L’opuscolo è tradotto in inglese e diffuso in tutta Europa. Quando si svolgerà il processo farsa di Chieti agli assassini di Matteotti, il loro avvocato difensore, Roberto Farinacci, lo porterà a testimonianza della «denigrazione» che il deputato socialista aveva svolto ai danni dell’Italia. Otterrà addirittura le attenuanti per gli assassini perché avevano voluto difendere l’onore della patria macchiato dalle denunce di Matteotti.
Matteotti non cadde mai nella trappola della pacificazione. Ostacolò l’ala collaborazionista nel PSU e nella CGIL; impedì, dopo la marcia su Roma dell’ottobre del 1922, che nel Governo di Mussolini entrassero con incarichi ministeriali esponenti socialisti, per partecipare, come invece imprudentemente fecero i popolari, al processo di normalizzazione con la legalizzazione dello squadrismo fascista.
Matteotti ricerca l’unità; rifiuta l’ipocrisia di coloro che si nascondono dietro il pretesto formale che tutti i governi sono uguali: «il nemico - dice – è uno solo: il fascismo.
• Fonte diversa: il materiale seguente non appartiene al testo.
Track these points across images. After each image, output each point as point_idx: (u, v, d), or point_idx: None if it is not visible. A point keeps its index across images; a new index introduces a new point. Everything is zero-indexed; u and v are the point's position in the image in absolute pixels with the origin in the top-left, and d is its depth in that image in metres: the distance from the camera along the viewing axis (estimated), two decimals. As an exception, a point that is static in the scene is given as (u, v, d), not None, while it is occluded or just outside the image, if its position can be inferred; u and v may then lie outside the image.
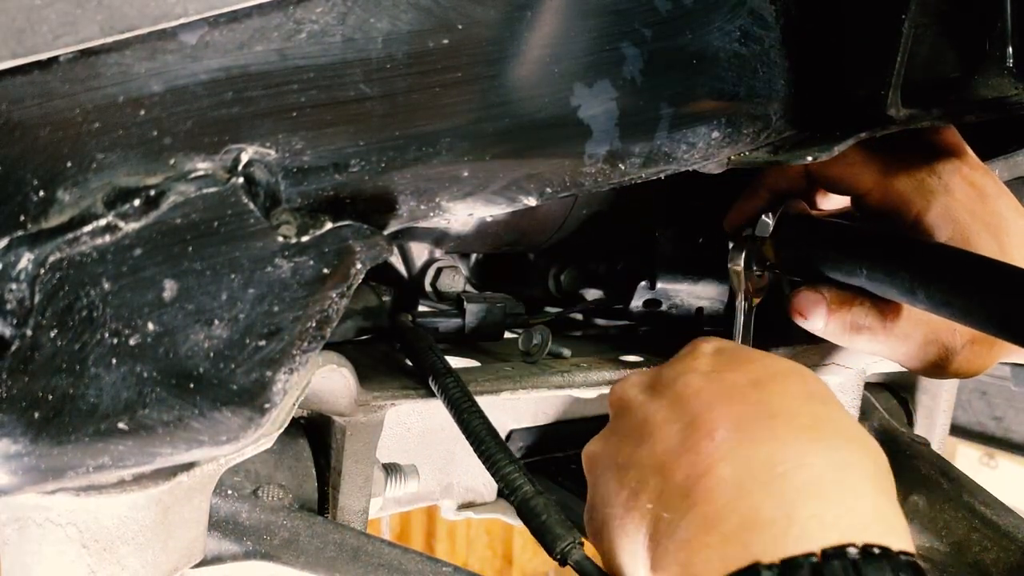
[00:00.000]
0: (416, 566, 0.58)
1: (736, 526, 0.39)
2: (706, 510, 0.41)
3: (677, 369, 0.51)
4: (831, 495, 0.40)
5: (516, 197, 0.48)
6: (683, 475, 0.43)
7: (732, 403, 0.45)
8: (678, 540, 0.41)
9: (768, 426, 0.43)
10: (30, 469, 0.38)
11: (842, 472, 0.41)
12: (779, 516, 0.39)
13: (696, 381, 0.48)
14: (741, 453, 0.42)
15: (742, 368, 0.48)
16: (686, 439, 0.44)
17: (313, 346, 0.43)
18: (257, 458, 0.60)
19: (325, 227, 0.42)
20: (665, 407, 0.48)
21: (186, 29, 0.37)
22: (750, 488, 0.40)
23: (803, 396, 0.45)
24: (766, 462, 0.41)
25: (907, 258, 0.54)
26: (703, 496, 0.41)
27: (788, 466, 0.41)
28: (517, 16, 0.44)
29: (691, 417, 0.45)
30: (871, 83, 0.52)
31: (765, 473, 0.41)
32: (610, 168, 0.49)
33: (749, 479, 0.41)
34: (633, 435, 0.49)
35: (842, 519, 0.38)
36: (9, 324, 0.36)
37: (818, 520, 0.38)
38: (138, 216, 0.37)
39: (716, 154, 0.53)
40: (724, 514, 0.40)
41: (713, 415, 0.45)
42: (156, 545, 0.50)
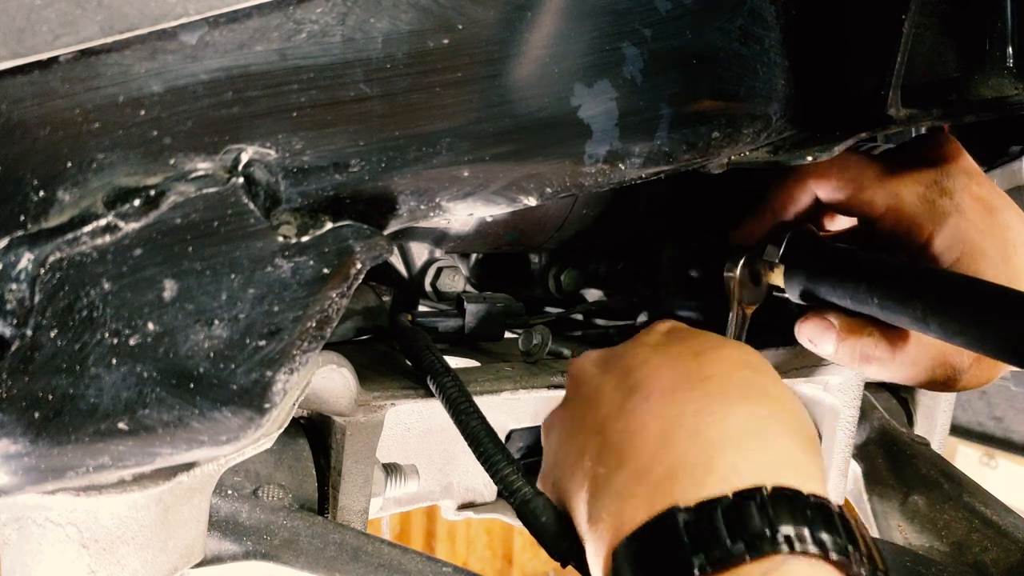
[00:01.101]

Complice involontario del fascismo è il comunismo. La violenza e la dittatura predicata dall’uno diviene il pretesto e la giustificazione della violenza e della dittatura dell’altro».
Gramsci in modo avventato, ingeneroso e ideologico scrisse: «Pellegrino del nulla appare a noi Giacomo Matteotti quando consideriamo la sua vita (...) Partiva da un desiderio generoso di redenzione totale, e si esauriva miseramente nel nulla di un’azione senza vie di uscita, di una politica senza prospettiva (...) Solo per i militanti comunisti la classe operaia cesserà di essere pellegrina del nulla (...). Solo per essi la classe operaia diventa libera e padrona dei propri destini».
Giacomo Matteotti non era un «pellegrino del nulla», né un perdente. Si batteva per far cadere il Governo Mussolini mettendo in crisi la sua maggioranza, denunciando il dilagare nel paese della violenza che contraddiceva clamorosamente l’impegno a realizzare la pacificazione e a ripristinare la legalità e l’ordine. Il tentativo di Matteotti era disperato. Ne era consapevole lui stesso. Ma non si rassegnava. Poteva essere sconfitto, ma non si sarebbe mai rassegnato ad essere un vinto.
Il fascismo prima con l’accordo di Palazzo Chigi nel 1923 e poi dopo l’assassinio di Matteotti, con l’accordo di palazzo Vidoni, mette in disparte il sindacato e i lavoratori. La lunga notte del fascismo finisce con una lenta agonia tra il 1943 e il 1945. Si ricomincerà dai lavoratori con la Resistenza e con la ricostituzione della CGIL unitaria. Giacomo Matteotti e gli altri martiri del fascismo riemergeranno vindici e costruttori della Repubblica fondata sul lavoro.